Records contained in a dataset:
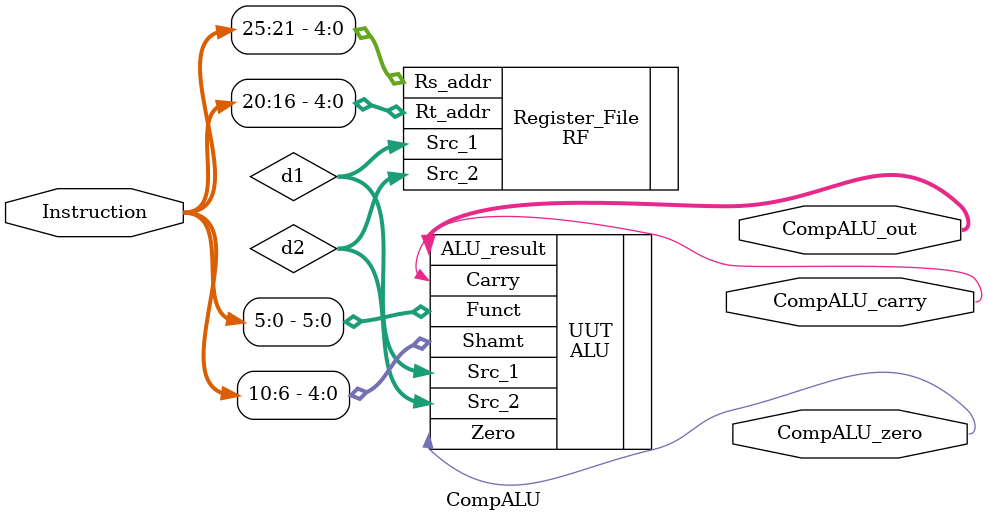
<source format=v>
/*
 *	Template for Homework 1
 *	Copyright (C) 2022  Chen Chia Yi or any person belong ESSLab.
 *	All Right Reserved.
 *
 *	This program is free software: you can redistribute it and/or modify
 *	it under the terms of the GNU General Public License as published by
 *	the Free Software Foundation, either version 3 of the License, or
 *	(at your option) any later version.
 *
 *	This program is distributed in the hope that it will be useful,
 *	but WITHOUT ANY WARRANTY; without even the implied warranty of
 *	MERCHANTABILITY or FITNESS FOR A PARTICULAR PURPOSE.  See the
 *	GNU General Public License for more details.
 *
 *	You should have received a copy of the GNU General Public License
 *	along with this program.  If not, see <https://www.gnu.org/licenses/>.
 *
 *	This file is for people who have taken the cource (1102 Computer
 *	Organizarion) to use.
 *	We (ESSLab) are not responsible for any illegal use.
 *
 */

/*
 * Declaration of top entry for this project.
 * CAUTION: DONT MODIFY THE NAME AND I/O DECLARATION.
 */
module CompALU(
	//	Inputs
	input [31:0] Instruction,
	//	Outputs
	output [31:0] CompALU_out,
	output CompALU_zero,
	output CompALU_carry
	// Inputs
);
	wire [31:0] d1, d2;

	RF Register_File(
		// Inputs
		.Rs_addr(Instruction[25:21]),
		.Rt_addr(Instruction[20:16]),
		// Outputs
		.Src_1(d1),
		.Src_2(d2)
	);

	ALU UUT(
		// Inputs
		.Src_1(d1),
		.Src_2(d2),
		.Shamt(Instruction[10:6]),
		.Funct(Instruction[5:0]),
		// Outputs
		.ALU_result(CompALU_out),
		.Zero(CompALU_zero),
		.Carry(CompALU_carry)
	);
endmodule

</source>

--

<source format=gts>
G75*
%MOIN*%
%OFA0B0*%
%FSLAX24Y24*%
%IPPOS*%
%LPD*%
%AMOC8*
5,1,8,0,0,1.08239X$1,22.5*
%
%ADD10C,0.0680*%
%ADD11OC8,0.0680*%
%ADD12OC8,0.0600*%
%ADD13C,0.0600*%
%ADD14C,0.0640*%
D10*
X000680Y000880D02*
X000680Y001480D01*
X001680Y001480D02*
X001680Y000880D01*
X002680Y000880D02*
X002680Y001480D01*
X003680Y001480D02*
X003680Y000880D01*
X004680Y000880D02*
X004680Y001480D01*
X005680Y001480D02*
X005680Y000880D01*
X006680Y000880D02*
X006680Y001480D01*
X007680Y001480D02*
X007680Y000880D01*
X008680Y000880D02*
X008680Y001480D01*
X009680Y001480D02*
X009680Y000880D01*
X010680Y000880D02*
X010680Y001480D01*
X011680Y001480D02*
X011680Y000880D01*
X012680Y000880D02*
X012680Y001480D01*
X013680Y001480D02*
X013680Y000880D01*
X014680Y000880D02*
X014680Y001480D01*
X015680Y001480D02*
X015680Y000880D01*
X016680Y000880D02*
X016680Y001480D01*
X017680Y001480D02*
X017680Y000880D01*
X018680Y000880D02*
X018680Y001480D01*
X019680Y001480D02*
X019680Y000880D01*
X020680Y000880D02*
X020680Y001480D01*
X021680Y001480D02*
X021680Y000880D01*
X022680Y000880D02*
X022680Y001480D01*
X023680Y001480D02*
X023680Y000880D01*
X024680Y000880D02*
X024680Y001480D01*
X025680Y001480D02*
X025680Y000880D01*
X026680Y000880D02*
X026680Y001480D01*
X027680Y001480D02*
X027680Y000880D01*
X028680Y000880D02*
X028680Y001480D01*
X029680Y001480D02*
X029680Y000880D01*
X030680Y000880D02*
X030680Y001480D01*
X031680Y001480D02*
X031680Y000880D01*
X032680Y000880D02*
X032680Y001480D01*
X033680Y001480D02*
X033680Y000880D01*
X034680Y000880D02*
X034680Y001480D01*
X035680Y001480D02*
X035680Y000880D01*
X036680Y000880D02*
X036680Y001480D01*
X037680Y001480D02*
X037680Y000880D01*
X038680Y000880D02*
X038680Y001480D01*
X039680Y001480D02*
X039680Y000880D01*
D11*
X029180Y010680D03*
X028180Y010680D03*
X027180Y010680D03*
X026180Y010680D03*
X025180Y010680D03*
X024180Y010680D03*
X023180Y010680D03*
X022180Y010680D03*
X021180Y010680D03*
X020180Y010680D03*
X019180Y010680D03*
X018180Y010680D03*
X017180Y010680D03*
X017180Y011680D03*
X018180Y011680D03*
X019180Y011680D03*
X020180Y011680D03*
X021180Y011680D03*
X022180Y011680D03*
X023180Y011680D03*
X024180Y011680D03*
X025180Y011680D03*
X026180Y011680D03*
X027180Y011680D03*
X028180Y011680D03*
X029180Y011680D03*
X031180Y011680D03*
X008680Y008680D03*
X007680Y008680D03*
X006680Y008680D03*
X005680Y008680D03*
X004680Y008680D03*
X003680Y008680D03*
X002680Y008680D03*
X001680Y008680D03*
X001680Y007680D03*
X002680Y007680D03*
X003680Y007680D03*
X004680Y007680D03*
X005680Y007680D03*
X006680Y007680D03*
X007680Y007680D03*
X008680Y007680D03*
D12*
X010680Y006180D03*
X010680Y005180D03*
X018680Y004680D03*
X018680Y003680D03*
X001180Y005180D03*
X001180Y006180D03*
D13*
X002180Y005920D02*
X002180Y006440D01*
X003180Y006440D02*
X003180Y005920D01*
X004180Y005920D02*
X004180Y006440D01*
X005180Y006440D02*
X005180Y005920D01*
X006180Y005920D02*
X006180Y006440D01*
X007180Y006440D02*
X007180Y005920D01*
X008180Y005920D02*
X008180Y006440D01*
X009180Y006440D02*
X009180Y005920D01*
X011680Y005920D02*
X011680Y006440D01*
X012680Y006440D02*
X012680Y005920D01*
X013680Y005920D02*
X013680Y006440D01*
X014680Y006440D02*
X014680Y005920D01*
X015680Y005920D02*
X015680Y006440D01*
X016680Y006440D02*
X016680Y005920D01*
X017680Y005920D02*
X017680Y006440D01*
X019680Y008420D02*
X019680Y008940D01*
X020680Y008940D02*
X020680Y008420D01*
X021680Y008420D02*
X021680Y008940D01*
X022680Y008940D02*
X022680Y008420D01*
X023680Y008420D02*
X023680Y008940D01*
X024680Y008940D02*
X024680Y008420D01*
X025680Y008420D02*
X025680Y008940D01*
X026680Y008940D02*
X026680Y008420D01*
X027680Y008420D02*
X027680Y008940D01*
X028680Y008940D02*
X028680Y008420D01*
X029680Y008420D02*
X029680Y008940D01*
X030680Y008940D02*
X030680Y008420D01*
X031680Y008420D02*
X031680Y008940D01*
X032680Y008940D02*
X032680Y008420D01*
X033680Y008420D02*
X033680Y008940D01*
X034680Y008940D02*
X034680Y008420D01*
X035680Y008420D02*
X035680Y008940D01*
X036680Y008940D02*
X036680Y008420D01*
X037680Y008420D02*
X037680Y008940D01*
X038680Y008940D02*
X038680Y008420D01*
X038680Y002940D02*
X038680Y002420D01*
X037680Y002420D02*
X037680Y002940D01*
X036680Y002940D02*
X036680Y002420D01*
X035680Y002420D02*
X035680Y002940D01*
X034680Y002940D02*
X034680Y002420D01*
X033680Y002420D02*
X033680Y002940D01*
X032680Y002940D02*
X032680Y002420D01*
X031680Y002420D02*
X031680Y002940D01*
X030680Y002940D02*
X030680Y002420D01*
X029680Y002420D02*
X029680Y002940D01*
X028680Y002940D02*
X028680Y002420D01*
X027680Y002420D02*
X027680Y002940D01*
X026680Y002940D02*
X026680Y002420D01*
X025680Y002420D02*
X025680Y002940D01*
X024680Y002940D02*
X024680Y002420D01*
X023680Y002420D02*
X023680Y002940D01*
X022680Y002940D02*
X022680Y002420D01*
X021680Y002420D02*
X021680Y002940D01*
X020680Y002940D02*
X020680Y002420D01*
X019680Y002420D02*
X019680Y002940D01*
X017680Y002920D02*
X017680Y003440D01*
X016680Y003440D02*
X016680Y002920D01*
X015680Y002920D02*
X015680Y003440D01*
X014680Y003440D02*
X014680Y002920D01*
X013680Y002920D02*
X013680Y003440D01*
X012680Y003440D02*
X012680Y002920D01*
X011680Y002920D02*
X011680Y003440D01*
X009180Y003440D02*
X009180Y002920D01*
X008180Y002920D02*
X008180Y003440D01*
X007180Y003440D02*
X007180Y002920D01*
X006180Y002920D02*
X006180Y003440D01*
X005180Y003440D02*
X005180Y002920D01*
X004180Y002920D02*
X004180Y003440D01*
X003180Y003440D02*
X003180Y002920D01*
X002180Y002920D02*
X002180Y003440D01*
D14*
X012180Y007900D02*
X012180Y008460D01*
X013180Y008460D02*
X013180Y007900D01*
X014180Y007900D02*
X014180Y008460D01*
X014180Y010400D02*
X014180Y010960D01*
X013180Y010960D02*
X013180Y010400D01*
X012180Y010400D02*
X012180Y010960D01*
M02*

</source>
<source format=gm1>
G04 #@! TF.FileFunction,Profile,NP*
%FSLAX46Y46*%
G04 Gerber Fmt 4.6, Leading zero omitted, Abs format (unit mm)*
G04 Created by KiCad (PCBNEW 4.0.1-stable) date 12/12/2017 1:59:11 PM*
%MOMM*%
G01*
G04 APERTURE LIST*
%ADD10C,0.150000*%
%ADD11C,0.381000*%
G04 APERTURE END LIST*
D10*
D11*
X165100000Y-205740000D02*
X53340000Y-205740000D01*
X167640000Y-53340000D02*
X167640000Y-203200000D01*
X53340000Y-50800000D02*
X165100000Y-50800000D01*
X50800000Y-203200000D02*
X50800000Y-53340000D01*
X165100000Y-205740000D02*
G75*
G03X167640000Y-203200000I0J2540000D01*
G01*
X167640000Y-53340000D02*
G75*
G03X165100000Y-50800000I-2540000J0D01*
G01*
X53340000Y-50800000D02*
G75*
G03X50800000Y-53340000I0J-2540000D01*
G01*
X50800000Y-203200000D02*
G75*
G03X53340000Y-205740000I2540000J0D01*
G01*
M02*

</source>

What you will do :: An exact, complete copy of the lines above from the one with "X033680Y008940D01*" through the one with "X034680Y002940D02*" is the whole answer.

Solution to this exercise ::
X033680Y008940D01*
X034680Y008940D02*
X034680Y008420D01*
X035680Y008420D02*
X035680Y008940D01*
X036680Y008940D02*
X036680Y008420D01*
X037680Y008420D02*
X037680Y008940D01*
X038680Y008940D02*
X038680Y008420D01*
X038680Y002940D02*
X038680Y002420D01*
X037680Y002420D02*
X037680Y002940D01*
X036680Y002940D02*
X036680Y002420D01*
X035680Y002420D02*
X035680Y002940D01*
X034680Y002940D02*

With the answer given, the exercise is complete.